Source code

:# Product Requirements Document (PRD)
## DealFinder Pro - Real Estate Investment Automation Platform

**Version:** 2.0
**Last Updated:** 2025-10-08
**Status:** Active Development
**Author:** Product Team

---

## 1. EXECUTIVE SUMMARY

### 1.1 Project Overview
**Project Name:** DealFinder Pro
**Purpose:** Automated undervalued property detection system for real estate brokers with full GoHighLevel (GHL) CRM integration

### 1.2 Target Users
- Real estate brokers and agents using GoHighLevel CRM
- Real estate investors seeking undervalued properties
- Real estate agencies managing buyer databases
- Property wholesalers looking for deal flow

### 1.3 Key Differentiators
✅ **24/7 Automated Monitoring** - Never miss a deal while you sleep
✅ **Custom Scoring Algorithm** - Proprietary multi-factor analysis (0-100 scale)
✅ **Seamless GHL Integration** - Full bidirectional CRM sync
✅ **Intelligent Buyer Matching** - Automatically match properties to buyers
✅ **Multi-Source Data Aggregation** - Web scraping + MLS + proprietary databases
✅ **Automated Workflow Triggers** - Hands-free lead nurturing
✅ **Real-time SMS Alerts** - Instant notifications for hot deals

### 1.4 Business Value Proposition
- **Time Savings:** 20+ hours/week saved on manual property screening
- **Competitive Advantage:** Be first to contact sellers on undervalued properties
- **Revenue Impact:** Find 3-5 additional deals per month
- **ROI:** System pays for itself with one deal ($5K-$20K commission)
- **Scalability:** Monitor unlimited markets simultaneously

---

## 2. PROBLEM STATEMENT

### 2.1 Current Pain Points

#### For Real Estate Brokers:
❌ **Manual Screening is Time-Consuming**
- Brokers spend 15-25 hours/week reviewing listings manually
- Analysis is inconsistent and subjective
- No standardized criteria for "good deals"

-=-=-=-=-

* TASK DIRECTIONS
Your task is to transcribe, with no changes, only the lines of the listing above that lie between the line holding "Requirements Document (PRD)" and the line holding "for hot deals", inclusive.

* EXPECTED OUTPUT
:# Product Requirements Document (PRD)
## DealFinder Pro - Real Estate Investment Automation Platform

**Version:** 2.0
**Last Updated:** 2025-10-08
**Status:** Active Development
**Author:** Product Team

---

## 1. EXECUTIVE SUMMARY

### 1.1 Project Overview
**Project Name:** DealFinder Pro
**Purpose:** Automated undervalued property detection system for real estate brokers with full GoHighLevel (GHL) CRM integration

### 1.2 Target Users
- Real estate brokers and agents using GoHighLevel CRM
- Real estate investors seeking undervalued properties
- Real estate agencies managing buyer databases
- Property wholesalers looking for deal flow

### 1.3 Key Differentiators
✅ **24/7 Automated Monitoring** - Never miss a deal while you sleep
✅ **Custom Scoring Algorithm** - Proprietary multi-factor analysis (0-100 scale)
✅ **Seamless GHL Integration** - Full bidirectional CRM sync
✅ **Intelligent Buyer Matching** - Automatically match properties to buyers
✅ **Multi-Source Data Aggregation** - Web scraping + MLS + proprietary databases
✅ **Automated Workflow Triggers** - Hands-free lead nurturing
✅ **Real-time SMS Alerts** - Instant notifications for hot deals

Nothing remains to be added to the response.